Le dualisme pulsionnel introduit par Au-delà du principe de plaisir (Jenseits des Lustprinzips, 1920)
oppose pulsions de vie* et pulsions de mort* et modifie la fonction et la situation des pulsions dans le
conflit.

1° Le conflit topique (entre l’instance défensive et l’instance refoulée) ne recoupe plus le conflit
pulsionnel, le ça* étant conçu comme réservoir pulsionnel incluant les deux types de pulsions. L’énergie
utilisée par le moi* est empruntée à ce fonds commun, notamment sous forme d’énergie « désexualisée et
sublimée ».

2° Les deux grands types de pulsions, dans cette dernière théorie, sont postulés moins comme motivations
concrètes du fonctionnement même de l’organisme que comme principes fondamentaux réglant en
dernière analyse l’activité de celui-ci : « Nous donnons le nom de pulsions aux forces que nous postulons
à l’arrière-plan des tensions génératrices de besoins du ça » (4). Ce changement d’accent est
particulièrement sensible dans le fameux texte : « La théorie des pulsions est pour ainsi dire notre
mythologie. Les pulsions sont des êtres mythiques, grandioses dans leur indétermination » (5).

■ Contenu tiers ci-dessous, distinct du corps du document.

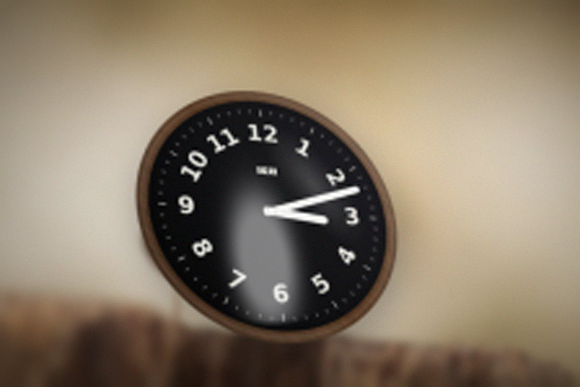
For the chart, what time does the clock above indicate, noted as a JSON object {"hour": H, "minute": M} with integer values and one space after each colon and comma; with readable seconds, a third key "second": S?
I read {"hour": 3, "minute": 12}
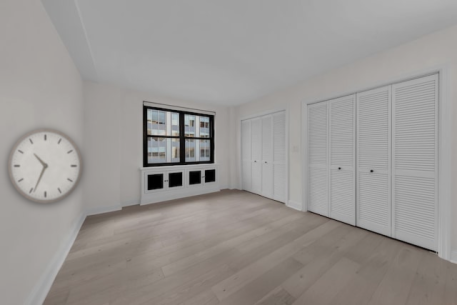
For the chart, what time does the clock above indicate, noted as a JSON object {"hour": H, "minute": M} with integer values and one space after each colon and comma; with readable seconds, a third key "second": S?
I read {"hour": 10, "minute": 34}
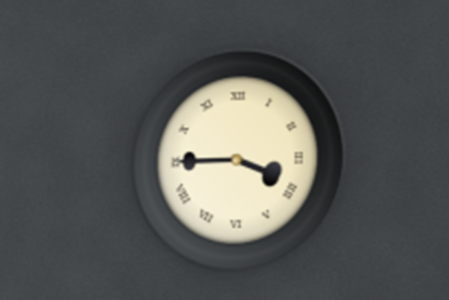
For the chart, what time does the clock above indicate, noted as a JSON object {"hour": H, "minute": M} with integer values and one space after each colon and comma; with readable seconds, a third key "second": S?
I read {"hour": 3, "minute": 45}
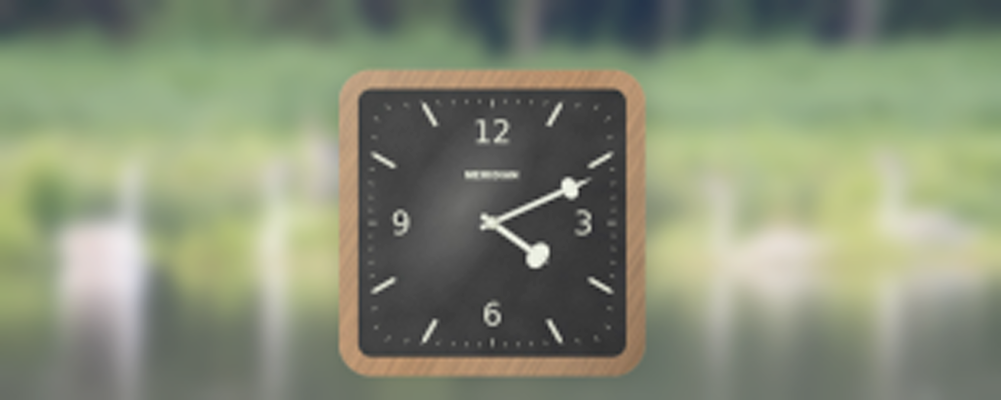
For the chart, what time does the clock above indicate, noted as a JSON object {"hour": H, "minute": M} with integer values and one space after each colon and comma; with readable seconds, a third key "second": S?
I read {"hour": 4, "minute": 11}
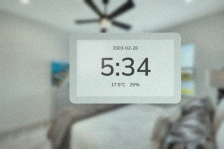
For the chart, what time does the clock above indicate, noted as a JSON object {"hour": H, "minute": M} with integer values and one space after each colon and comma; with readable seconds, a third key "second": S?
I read {"hour": 5, "minute": 34}
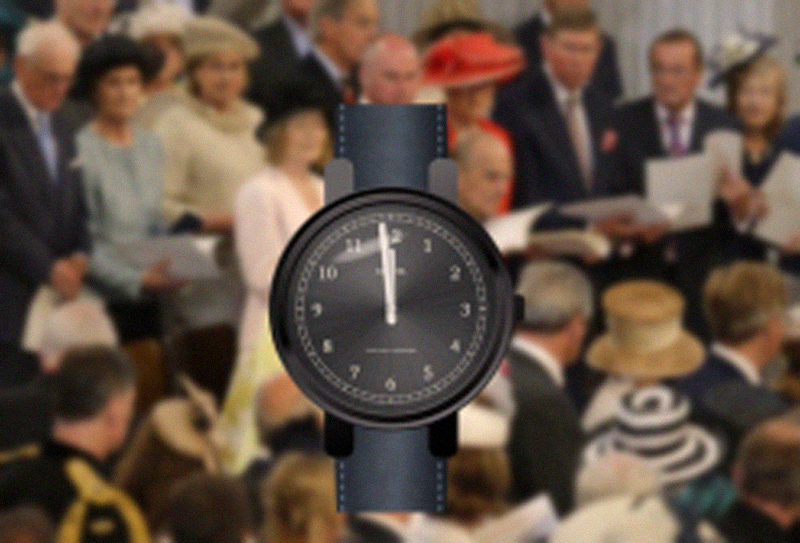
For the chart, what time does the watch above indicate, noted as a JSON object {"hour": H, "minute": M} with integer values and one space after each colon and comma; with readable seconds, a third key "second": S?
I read {"hour": 11, "minute": 59}
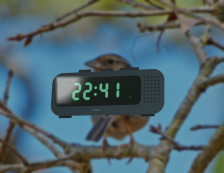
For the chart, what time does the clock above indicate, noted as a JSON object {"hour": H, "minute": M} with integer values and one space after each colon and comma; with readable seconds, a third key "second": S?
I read {"hour": 22, "minute": 41}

La conception freudienne de la pulsion conduit – on l’aperçoit par ce simple survol – à un éclatement de


la notion classique d’instinct, ceci dans deux directions opposées. D’une part le concept de « pulsion
partielle » souligne l’idée que la pulsion sexuelle existe d’abord à l’état « polymorphe » et vise
principalement la suppression de la tension au niveau de la source corporelle, qu’elle se lie dans l’histoire
du sujet à des représentants qui spécifient l’objet et le mode de satisfaction : la poussée interne d’abord
indéterminée subira un destin qui la marque de traits hautement individualisés. Mais d’autre part Freud,
loin de postuler, comme y sont facilement portés les théoriciens de l’instinct, derrière chaque type
d’activité, une force biologique correspondante, fait entrer l’ensemble des manifestations pulsionnelles
sous une seule grande opposition fondamentale, d’ailleurs empruntée à la tradition mythique : opposition
de la Faim et de l’Amour, puis de l’Amour et de la Discorde.

▲ (α) Cf. par exemple La notion d’instinct autrefois et aujourd’hui (Der Begriff des Instinktes einst und
jetzt, Iéna, 3e éd., 1920), où Ziegler parle tantôt de Geschlechtstrieb, tantôt de Geschlechtsinstinkt.

(β) Certains auteurs anglo-saxons préfèrent traduire Trieb par drive (6).

(1) Cf. Hempelmann (F.). Tierpsychologie, Akademische Verlagsgesellschaft, Leipzig, 1926. Passim.

(2) Freud (S.). Triebe und Triebschicksale, 1915. – a) G.W., X, 214 ; S.E., XIV, 122 ; Fr., 33.-6 ; Cf. G.W.,
X, 214-5 ; S.E., XIV, 122 ; Fr., 33-4.

(3) Freud (S.). Drei Abhandlungen zur Sexualtheorie, 1905. G.W., V, 67 ; S.E., VII, 168 ; Fr., 56.

(4) Freud (S.). Abriss der Psychoanalyse, 1938. G.W., XVII, 70 ; S.E., XXIII, 148 ; Fr., 130.

(5) Freud (S.). Neue Folge der Vorlesungen zur Einführung in die Psychoanalyse, 1932. G.W., XV, 101 ;
S.E., XXII, 95 ; Fr., 130.

(6) Cf. par exemple : Kris (E.), Hartmann (H.), Loewenstein (R.). Notes on the Theory of Aggression, in
Psychoanalylic Study of the Child, 1946, III-IV, 12-3.